Hal Ebersole

Profile
- Position: Guard

Personal information
- Born: September 24, 1899 St. Louis, Missouri, U.S.
- Died: September 25, 1984 (aged 85) Atlanta, Georgia, U.S.
- Listed height: 6 ft 3 in (1.91 m)
- Listed weight: 190 lb (86 kg)

Career information
- High school: Montclair Academy
- College: Cornell

Career history
- Cleveland Indians (1923);

Career NFL statistics
- Games played: 2
- Games started: 1
- Stats at Pro Football Reference

= Hal Ebersole =

American football player (1899–1984)

Harold Leon "Hal" Ebersole (September 24, 1899 – September 25, 1984) was an American football guard who played one season for the Cleveland Indians of the National Football League (NFL). He went to college at Cornell.

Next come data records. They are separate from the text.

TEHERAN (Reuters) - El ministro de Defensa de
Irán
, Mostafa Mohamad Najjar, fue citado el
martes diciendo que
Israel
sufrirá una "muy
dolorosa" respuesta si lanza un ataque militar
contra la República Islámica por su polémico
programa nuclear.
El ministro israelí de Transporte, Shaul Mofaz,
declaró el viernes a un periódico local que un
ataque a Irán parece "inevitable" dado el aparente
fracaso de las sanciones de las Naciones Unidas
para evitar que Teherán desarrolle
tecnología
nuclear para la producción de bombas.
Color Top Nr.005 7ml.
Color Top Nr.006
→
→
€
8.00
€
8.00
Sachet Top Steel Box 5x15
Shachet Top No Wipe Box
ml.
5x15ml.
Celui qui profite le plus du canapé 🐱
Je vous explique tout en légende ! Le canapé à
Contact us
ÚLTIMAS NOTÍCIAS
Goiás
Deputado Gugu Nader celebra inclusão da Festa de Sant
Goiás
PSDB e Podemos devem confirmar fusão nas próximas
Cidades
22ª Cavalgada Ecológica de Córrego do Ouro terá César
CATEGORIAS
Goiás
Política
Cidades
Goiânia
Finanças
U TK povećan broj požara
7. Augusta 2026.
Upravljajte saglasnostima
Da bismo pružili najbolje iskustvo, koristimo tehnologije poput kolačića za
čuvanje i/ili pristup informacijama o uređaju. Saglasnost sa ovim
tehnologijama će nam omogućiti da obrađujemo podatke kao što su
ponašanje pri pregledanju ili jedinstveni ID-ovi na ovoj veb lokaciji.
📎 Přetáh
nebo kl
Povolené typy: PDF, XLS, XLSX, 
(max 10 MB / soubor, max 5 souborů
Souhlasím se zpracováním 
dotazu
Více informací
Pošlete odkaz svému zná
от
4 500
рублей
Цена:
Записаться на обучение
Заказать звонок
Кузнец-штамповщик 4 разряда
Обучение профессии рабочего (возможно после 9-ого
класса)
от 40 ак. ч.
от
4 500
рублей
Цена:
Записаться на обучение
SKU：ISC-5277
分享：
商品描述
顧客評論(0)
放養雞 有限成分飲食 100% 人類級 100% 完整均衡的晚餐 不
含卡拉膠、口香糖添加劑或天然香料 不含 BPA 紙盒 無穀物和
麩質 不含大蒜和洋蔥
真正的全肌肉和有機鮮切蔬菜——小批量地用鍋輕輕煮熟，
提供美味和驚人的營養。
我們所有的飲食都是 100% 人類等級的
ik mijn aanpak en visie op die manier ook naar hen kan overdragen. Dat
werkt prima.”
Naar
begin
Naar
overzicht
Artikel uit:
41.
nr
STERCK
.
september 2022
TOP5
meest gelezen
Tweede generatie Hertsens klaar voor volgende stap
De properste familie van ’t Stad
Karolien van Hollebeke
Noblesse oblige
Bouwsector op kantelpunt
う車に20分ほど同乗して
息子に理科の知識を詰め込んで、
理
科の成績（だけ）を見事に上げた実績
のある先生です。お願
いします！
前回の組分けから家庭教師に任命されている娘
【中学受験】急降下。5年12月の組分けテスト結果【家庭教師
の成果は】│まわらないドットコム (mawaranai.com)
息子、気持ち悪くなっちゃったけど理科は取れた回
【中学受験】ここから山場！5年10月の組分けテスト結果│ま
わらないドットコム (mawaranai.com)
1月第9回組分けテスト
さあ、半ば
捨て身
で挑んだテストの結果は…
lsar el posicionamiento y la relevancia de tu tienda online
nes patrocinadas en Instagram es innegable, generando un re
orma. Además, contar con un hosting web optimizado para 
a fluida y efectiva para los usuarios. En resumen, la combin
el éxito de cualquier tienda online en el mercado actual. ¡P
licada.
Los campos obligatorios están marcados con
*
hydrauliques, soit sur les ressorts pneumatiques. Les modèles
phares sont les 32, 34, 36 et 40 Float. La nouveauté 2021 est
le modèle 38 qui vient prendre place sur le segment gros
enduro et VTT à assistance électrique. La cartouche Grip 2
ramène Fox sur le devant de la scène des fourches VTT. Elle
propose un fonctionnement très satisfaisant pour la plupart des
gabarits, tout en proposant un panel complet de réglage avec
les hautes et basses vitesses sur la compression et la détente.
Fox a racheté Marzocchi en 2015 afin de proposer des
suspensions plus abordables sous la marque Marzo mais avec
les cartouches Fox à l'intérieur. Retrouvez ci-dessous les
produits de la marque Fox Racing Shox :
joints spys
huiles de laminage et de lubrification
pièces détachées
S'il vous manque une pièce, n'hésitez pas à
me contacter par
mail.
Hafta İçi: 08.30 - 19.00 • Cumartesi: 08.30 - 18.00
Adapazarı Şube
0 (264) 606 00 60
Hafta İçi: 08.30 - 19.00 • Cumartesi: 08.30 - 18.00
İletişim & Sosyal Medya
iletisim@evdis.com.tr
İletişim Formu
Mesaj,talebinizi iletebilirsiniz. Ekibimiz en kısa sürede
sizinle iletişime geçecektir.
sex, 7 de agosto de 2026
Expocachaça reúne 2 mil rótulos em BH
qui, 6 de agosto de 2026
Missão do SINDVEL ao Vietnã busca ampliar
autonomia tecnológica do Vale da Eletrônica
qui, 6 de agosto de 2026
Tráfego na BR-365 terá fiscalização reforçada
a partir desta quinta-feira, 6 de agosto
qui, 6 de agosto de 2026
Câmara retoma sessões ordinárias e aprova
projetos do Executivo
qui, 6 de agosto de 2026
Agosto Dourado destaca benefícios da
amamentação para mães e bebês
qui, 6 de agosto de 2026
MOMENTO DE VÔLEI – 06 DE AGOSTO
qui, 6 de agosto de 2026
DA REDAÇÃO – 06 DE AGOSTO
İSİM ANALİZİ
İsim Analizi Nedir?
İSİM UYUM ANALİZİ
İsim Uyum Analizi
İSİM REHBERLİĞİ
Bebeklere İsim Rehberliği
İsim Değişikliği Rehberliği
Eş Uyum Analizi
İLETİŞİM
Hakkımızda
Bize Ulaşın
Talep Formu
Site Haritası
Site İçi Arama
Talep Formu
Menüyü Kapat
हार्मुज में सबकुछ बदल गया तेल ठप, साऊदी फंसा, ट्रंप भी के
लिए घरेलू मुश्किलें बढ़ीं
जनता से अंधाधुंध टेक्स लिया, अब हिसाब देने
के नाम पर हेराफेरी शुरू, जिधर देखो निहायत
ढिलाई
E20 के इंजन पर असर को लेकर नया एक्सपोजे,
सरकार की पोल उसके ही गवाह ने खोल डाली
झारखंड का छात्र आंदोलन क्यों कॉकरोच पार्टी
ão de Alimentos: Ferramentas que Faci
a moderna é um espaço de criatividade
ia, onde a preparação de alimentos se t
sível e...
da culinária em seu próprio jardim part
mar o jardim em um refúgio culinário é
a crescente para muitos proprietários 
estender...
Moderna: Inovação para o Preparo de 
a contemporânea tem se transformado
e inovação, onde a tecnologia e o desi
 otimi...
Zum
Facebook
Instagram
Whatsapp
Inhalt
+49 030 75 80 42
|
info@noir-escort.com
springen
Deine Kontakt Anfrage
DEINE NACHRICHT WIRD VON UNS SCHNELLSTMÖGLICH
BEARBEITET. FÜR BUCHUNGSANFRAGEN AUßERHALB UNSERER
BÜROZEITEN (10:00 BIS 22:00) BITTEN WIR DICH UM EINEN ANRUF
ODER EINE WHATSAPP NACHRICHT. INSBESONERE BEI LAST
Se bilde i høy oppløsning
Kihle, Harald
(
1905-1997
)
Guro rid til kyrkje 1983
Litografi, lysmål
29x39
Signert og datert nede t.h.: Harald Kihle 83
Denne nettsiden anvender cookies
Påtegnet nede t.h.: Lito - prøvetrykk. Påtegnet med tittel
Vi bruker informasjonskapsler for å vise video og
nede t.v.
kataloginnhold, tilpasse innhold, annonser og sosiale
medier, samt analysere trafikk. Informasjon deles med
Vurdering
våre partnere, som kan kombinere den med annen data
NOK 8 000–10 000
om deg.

Ebersole was born on September 24, 1899, in St. Louis, Missouri. He went to high school at Montclair Academy (since renamed as Montclair Kimberley Academy) in New Jersey. He went to college at Cornell from 1919 to 1922. Ebersole was the only Monclair Academy attendee to ever play professionally and was one of only 39 pro Cornell players. In 1923, Ebersole played one season for the Cleveland Indians, making two appearances. He also made one start. His weight was 190 pounds while his height was 6–3. Ebersole played the guard position. He died on September 25, 1984, in Atlanta, Georgia, at the age of 85. It was only one day after his 85th birthday.